All 49 Republicans in the Senate have backed legislation aimed at nullifying a Labor Department rule allowing retirement plan managers to include ESG factors when making investment decisions. Sen. Joe Manchin, a Democrat from West Virginia, also supports the bill.
“At a time when our country is already facing economic uncertainty, record inflation and increasing energy costs, it is irresponsible of the Biden administration to jeopardize retirement savings for more than 150 million Americans for purely political purposes,” Manchin said in a statement.
Twenty-five states sued the Labor Department last month, saying that its recently enacted rule “undermines key protections for” $12 trillion in retirement savings.
The SEC’s climate risk proposal, released for public comment in March, has drawn the most GOP fire.
The announcement about creation of the House Financial Services Committee’s ESG Working Group focused on two main criticisms of the rule, suggesting that the SEC is exceeding its authority and would require companies to disclose business details that are immaterial to investment decisions.
Huizenga cited a Supreme Court decision in June that curbed the authority of the Environmental Protection Agency to limit power plant emissions under the Clean Air Act. In a 6-3 decision on West Virginia vs. EPA, the court cited the “major questions doctrine,” holding that federal agencies need direction from Congress before setting regulations with significant economic or political impact.
“The SEC’s climate disclosure rule is a prime example of this overreach,” Huizenga said.
Under the regulation, CFOs would need to describe on Form 10-K their strategy toward climate risk, including plans to achieve any targets they have set for curbing such risk.

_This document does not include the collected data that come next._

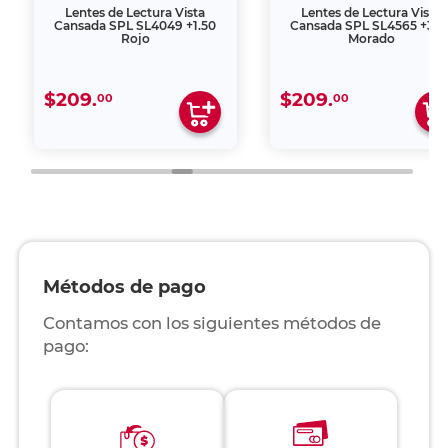
Lentes de Lectura Vista
Lentes de Lectura Vista
Cansada SPL SL4049 +1.50
Cansada SPL SL4565 +3.0
Rojo
Morado
$209.
$209.
00
00
Métodos de pago
Contamos con los siguientes métodos de
pago: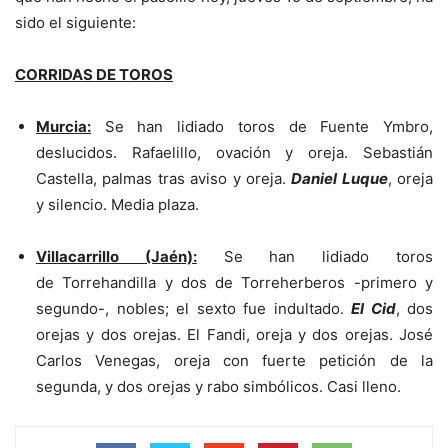
sido el siguiente:
CORRIDAS DE TOROS
Murcia:
Se han lidiado toros de Fuente Ymbro,
deslucidos. Rafaelillo, ovación y oreja. Sebastián
Castella, palmas tras aviso y oreja.
Daniel Luque
, oreja
y silencio. Media plaza.
Villacarrillo (Jaén):
Se han lidiado toros
de Torrehandilla y dos de Torreherberos -primero y
segundo-, nobles; el sexto fue indultado.
El Cid
, dos
orejas y dos orejas. El Fandi, oreja y dos orejas. José
Carlos Venegas, oreja con fuerte petición de la
segunda, y dos orejas y rabo simbólicos. Casi lleno.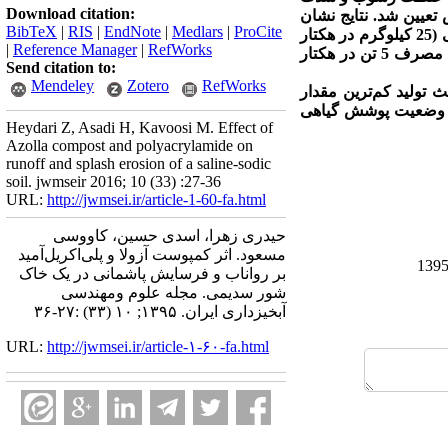
Download citation:
عیین شد. نتایج نشان
BibTeX
|
RIS
|
EndNote
|
Medlars
|
ProCite
، کاربرد حداقل ممکن از یکی از مواد اصلاحی (25 کیلوگرم در هکتار
|
Reference Manager
|
RefWorks
آمید و یا 5 تن در هکتار کمپوست آزولا) است. از نظر کاهش غلظت رسوب و شدت فرسایش پاشمانی، مصرف 5 تن در هکتار
Send citation to:
Mendeley
Zotero
RefWorks
زولا قرار گرفته و مصرف 5 تن در هکتار آن باعث تولید کم‌ترین مقدار
ود وضعیت پوشش گیاهی
Heydari Z, Asadi H, Kavoosi M. Effect of
Azolla compost and polyacrylamide on
runoff and splash erosion of a saline-sodic
soil. jwmseir 2016; 10 (33) :27-36
URL:
http://jwmsei.ir/article-1-60-fa.html
حیدری زهرا، اسدی حسین، کاووسی
مسعود. اثر کمپوست آزولا و پلی‌اکریل‌آمید
بر رواناب و فرسایش پاشمانی در یک خاک
شور سدیمی. مجله علوم ومهندسی
آبخیزداری ایران. ۱۳۹۵; ۱۰ (۳۳) :۲۷-۳۶
URL:
http://jwmsei.ir/article-۱-۶۰-fa.html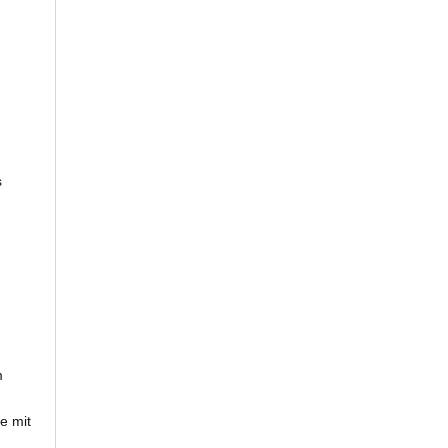
s
m
e mit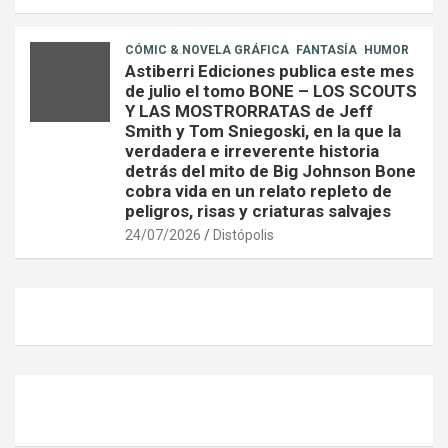
CÓMIC & NOVELA GRÁFICA
FANTASÍA
HUMOR
Astiberri Ediciones publica este mes
de julio el tomo BONE – LOS SCOUTS
Y LAS MOSTRORRATAS de Jeff
Smith y Tom Sniegoski, en la que la
verdadera e irreverente historia
detrás del mito de Big Johnson Bone
cobra vida en un relato repleto de
peligros, risas y criaturas salvajes
24/07/2026
Distópolis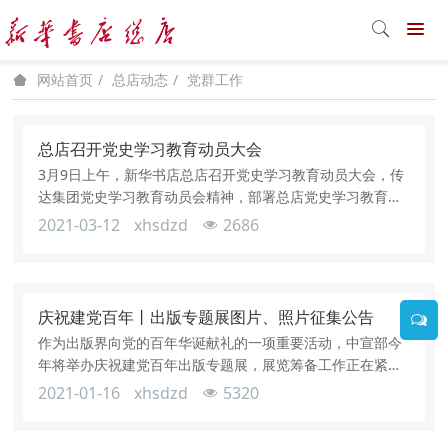
总店动态
党群工作
网站首页
总店召开党史学习教育动员大会
3月9日上午，新华书店总店召开党史学习教育动员大会，传
达集团党史学习教育动员会精神，部署总店党史学习教育工
作。党委书记、执行董事、总店党史学习教育领导小组组长
2021-03-12
xhsdzd
2686
茅院生作动员讲话，党委副书记、总经理、总店党史学习教
育领导小组副组长朱涛传达了中国出版集团有限公司董事
长、党组书记黄志坚同志在集团党史学习教育动员大会上的
讲话精神。总店党委委员、党史学习教育领导小组成员及办
庆祝建党百年丨出版专题展图片、照片征集公告
公室成员、全体中层干部、各党支
作为出版界向党的百年华诞献礼的一项重要活动，中宣部今
年将举办庆祝建党百年出版专题展，展览筹备工作正在紧锣
密鼓进行中。根据展览需要，急需再征集一批反映出版工作
2021-01-16
xhsdzd
5320
围绕党在各个历史时期的中心任务发挥的作用、作出的贡
献，适宜上展的图片、照片。内容要求●反映出版人，包括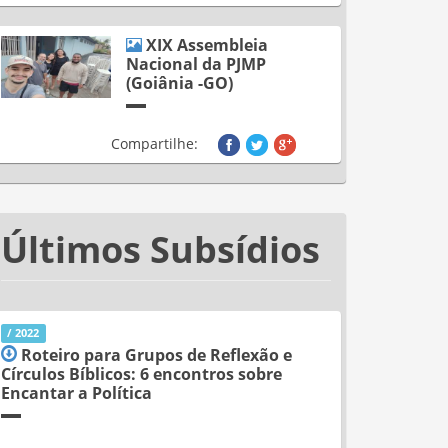
XIX Assembleia
Nacional da PJMP
(Goiânia -GO)
Compartilhe:
Últimos Subsídios
/ 2022
Roteiro para Grupos de Reflexão e
Círculos Bíblicos: 6 encontros sobre
Encantar a Política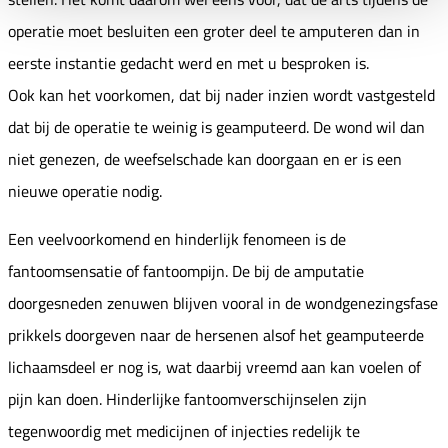
operatie moet besluiten een groter deel te amputeren dan in
eerste instantie gedacht werd en met u besproken is.
Ook kan het voorkomen, dat bij nader inzien wordt vastgesteld
dat bij de operatie te weinig is geamputeerd. De wond wil dan
niet genezen, de weefselschade kan doorgaan en er is een
nieuwe operatie nodig.
Een veelvoorkomend en hinderlijk fenomeen is de
fantoomsensatie of fantoompijn. De bij de amputatie
doorgesneden zenuwen blijven vooral in de wondgenezingsfase
prikkels doorgeven naar de hersenen alsof het geamputeerde
lichaamsdeel er nog is, wat daarbij vreemd aan kan voelen of
pijn kan doen. Hinderlijke fantoomverschijnselen zijn
tegenwoordig met medicijnen of injecties redelijk te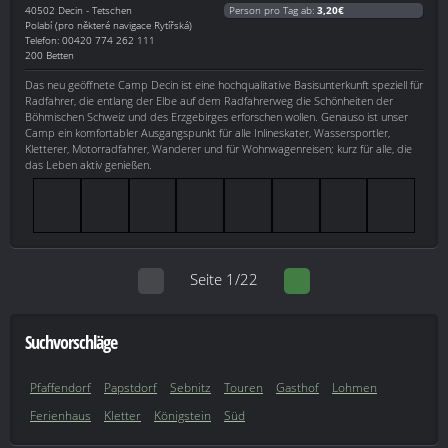
40502
Decin - Tetschen
Person pro Tag ab:
3,20€
Polabí (pro některé navigace Rytířská)
Telefon: 00420 774 262 111
200 Betten
Das neu geöffnete Camp Decin ist eine hochqualitative Basisunterkunft speziell für
Radfahrer, die entlang der Elbe auf dem Radfahrerweg die Schönheiten der
Böhmischen Schweiz und des Erzgebirges erforschen wollen. Genauso ist unser
Camp ein komfortabler Ausgangspunkt für alle Inlineskater, Wassersportler,
Kletterer, Motorradfahrer, Wanderer und für Wohnwagenreisen; kurz für alle, die
das Leben aktiv genießen.
Seite 1/22
Suchvorschläge
Pfaffendorf
Papstdorf
Sebnitz
Touren
Gasthof
Lohmen
Ferienhaus
Kletter
Königstein
Süd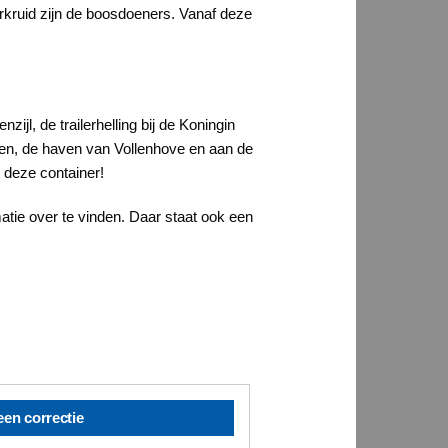
rkruid zijn de boosdoeners. Vanaf deze
l, de trailerhelling bij de Koningin
een, de haven van Vollenhove en aan de
 deze container!
tie over te vinden. Daar staat ook een
een correctie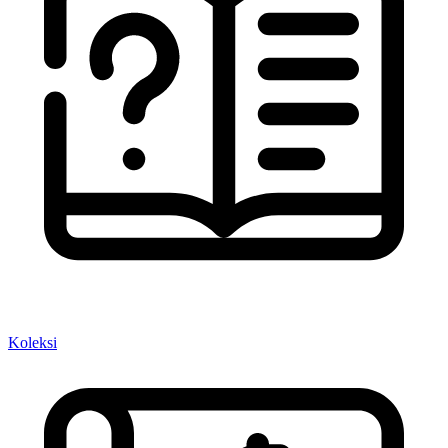
Koleksi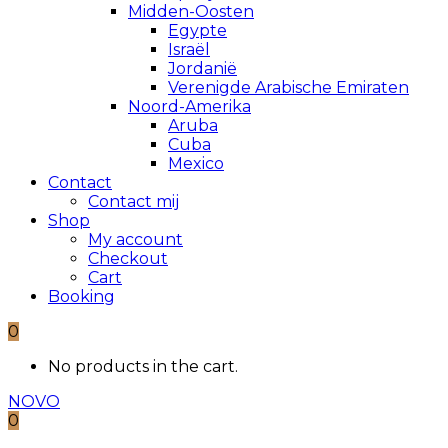
Midden-Oosten
Egypte
Israël
Jordanië
Verenigde Arabische Emiraten
Noord-Amerika
Aruba
Cuba
Mexico
Contact
Contact mij
Shop
My account
Checkout
Cart
Booking
0
No products in the cart.
NOVO
0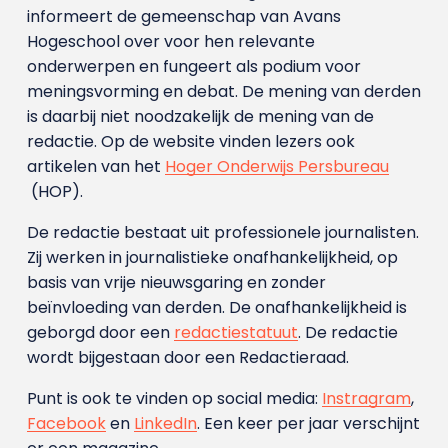
informeert de gemeenschap van Avans
Hogeschool over voor hen relevante
onderwerpen en fungeert als podium voor
meningsvorming en debat. De mening van derden
is daarbij niet noodzakelijk de mening van de
redactie. Op de website vinden lezers ook
artikelen van het
Hoger Onderwijs Persbureau
(HOP).
De redactie bestaat uit professionele journalisten.
Zij werken in journalistieke onafhankelijkheid, op
basis van vrije nieuwsgaring en zonder
beïnvloeding van derden. De onafhankelijkheid is
geborgd door een
redactiestatuut
. De redactie
wordt bijgestaan door een Redactieraad.
Punt is ook te vinden op social media:
Instragram
,
Facebook
en
LinkedIn
. Een keer per jaar verschijnt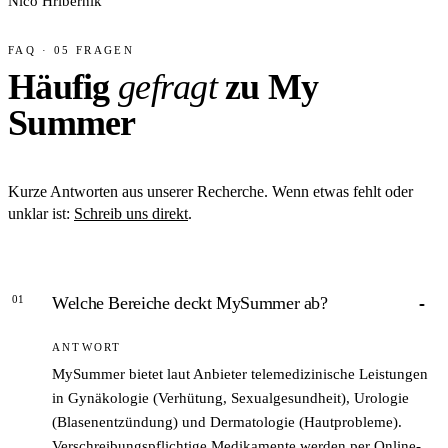
Nico Hribernik
FAQ · 05 FRAGEN
Häufig
gefragt
zu My
Summer
Kurze Antworten aus unserer Recherche. Wenn etwas fehlt oder
unklar ist:
Schreib uns direkt
.
01
Welche Bereiche deckt MySummer ab?
ANTWORT
MySummer bietet laut Anbieter telemedizinische Leistungen
in Gynäkologie (Verhütung, Sexualgesundheit), Urologie
(Blasenentzündung) und Dermatologie (Hautprobleme).
Verschreibungspflichtige Medikamente werden per Online-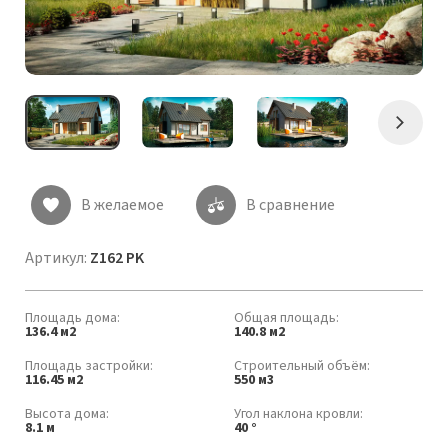
Следу
В желаемое
В сравнение
Артикул:
Z162 PK
Площадь дома:
Общая площадь:
136.4 м2
140.8 м2
Площадь застройки:
Строительный объём:
116.45 м2
550 м3
Высота дома:
Угол наклона кровли:
8.1 м
40 °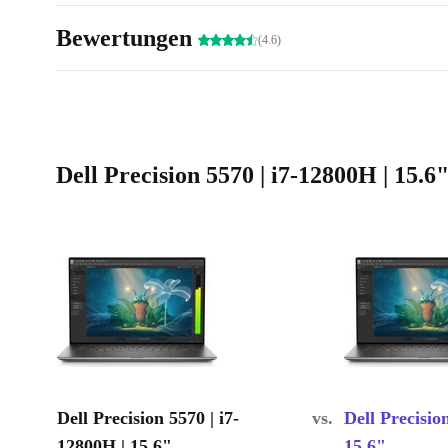
Bewertungen
(4.6)
Dell Precision 5570 | i7-12800H | 15.
Dell Precision 5570 | i7-
vs.
Dell Precisio
12800H | 15.6"
15.6"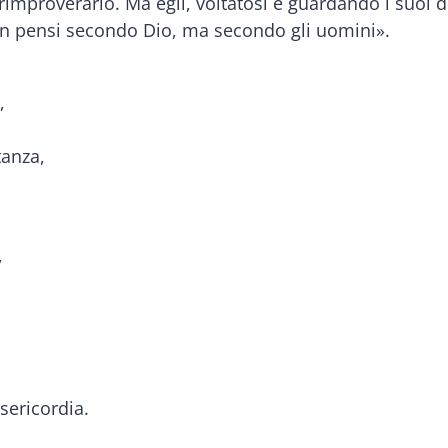
 rimproverarlo. Ma egli, voltatosi e guardando i suoi d
non pensi secondo Dio, ma secondo gli uomini».
,
tanza,
,
,
sericordia.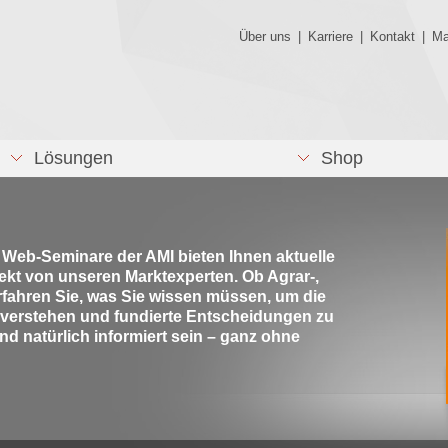
Über uns
|
Karriere
|
Kontakt
|
Ma
Lösungen
Shop
e Web-Seminare der AMI bieten Ihnen aktuelle
rekt von unseren Marktexperten. Ob Agrar-,
rfahren Sie, was Sie wissen müssen, um die
 verstehen und fundierte Entscheidungen zu
nd natürlich informiert sein – ganz ohne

Companies would also need to disclose data on their greenhouse gas emissions, either from their facilities or through their energy purchases, and obtain independent attestation of their data.
Companies that have already committed to detailed GHG disclosure would need to report on so-called Scope 3 GHG emissions among their upstream and downstream business partners across their supply chains.
Clear, uniform disclosures on the costs from climate change will benefit both businesses and investors, according to SEC Chair Gary Gensler. Businesses will gain detailed insights into potential costs and opportunities, while investors will be able to better gauge risks at specific companies and compare risk levels across industries.
The SEC rule and other administration initiatives focused on ESG standards “are solely an attempt to strong-arm financial institutions and other firms into choking off capital to industries that are foundational to our nation’s economy, yet are continually villainized by the far left,” 12 Republican senators said in a Dec. 7 letter to Biden.
The SEC is poring over 14,000 public comments to its 490-page draft rule and plans to release a final version before May.
The agency rule is part of a broad, ideologically inspired plan, McHenry said.
“Progressives are trying to do with American business what they already did to our public education system — using our institutions to force their far-left agenda on the American people,” he said in a statement.
The ESG Working Group “will develop a comprehensive approach to ESG that protects the financial interests of everyday investors and ensures our capital markets remain the envy of the world,” McHenry said.